Stop us if you’ve heard this before: mortgage rates are falling. Yes, we know, it’s almost like a broken record yet the low rate mantra over the past few years is unprecedented. It used to be, prior to say the mid-2000s, Fed action (or inaction) guided interest rates on mortgages, Treasuries and bonds.Mortgage Rates for Investors No, the Fed doesn’t directly set mortgage rates but investors who buy mortgage bonds and U.S.

Treasuries pay attention to the Fed for a potential peek into the future. A robust economy on the way? Money moves out of fixed instruments and into equities. A slowdown? The opposite typically occurs.

Yet the Fed has kept the Federal Funds rate effectively at zero since December of 2008 while mortgage rates for real estate investors fell from the low 6.00% range to a low near 3.50% in January of 2013. Since that low, mortgage rates have moved between 3.50% and 4.50%. During this period, the Fed purchased more than $4 trillion in mortgage bonds and Treasuries. $4 trillion. This money printing program ended last October but rates have fallen a bit more, in the opposite direction most would expect.

The fact is there are few places in the world where money is relatively safe. Mortgage bonds and U.S. Treasuries certainly fill that spot but as the price of oil has fallen over recent weeks, while it’s great for consumers at the gas pump it’s hurting those who extract oil for their income. Russia for instance is primarily an extraction economy and nearly half Russia’s revenue comes from the sale of oil. The precipitous fall of oil is wreaking havoc on Russia’s already fragile economy, primed by sanctions. Russia’s economy is technically in a recession and could lead to a depression should oil stay near current levels. That economic weakness could very well spread to Europe and other areas, including Asia. In fact, Japan has also experienced two consecutive quarters of negative growth.
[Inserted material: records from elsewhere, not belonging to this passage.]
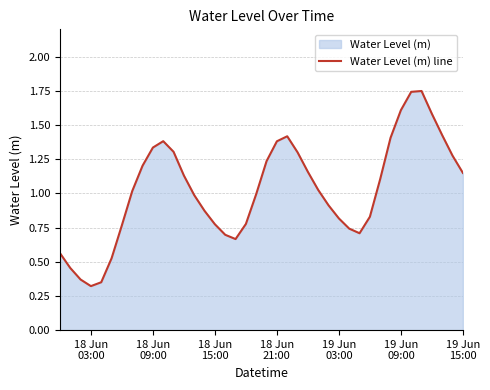

What is the minimum value shown in the chart?

0.3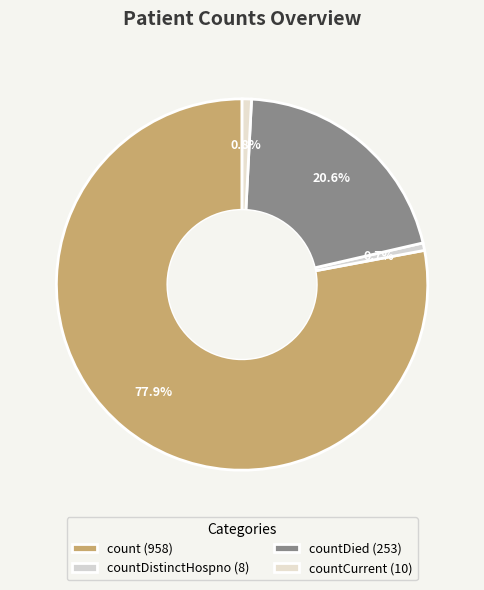

How many segments does this pie chart have?

4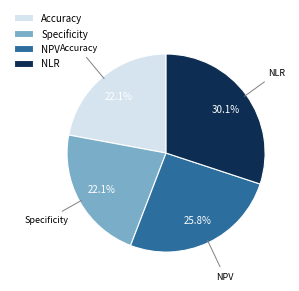

Is there a majority slice in this chart?

No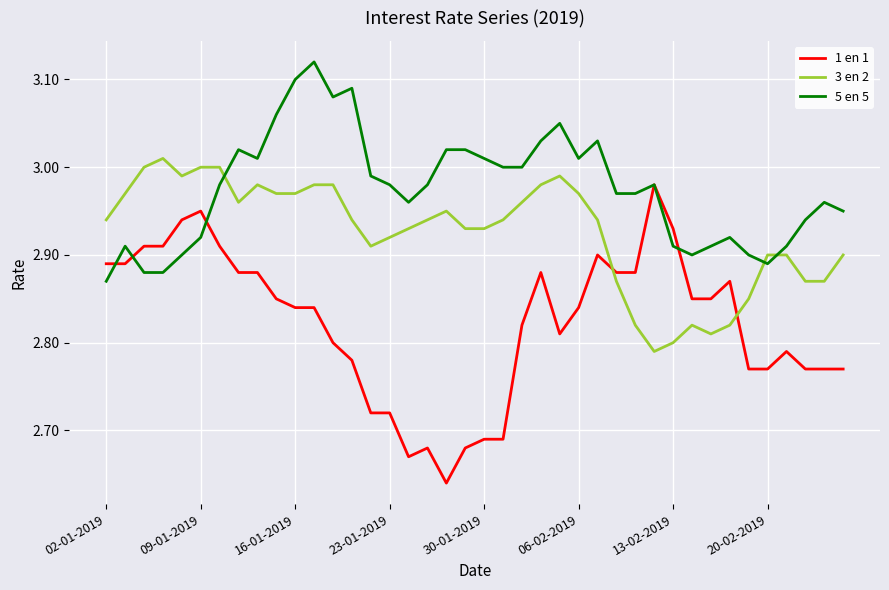

Which series has the largest total across all categories?

5 en 5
So where else do investors put their money? Bonds and Treasuries are seeing massive amounts of infusion from investors around the globe. Yes, the yields are relatively tiny yet they’re better than a loss or risking funds in any equity market anywhere. If oil prices stay in their current range, we could very well see mortgage rates for real estate investors stay below 4.00% well into 2015.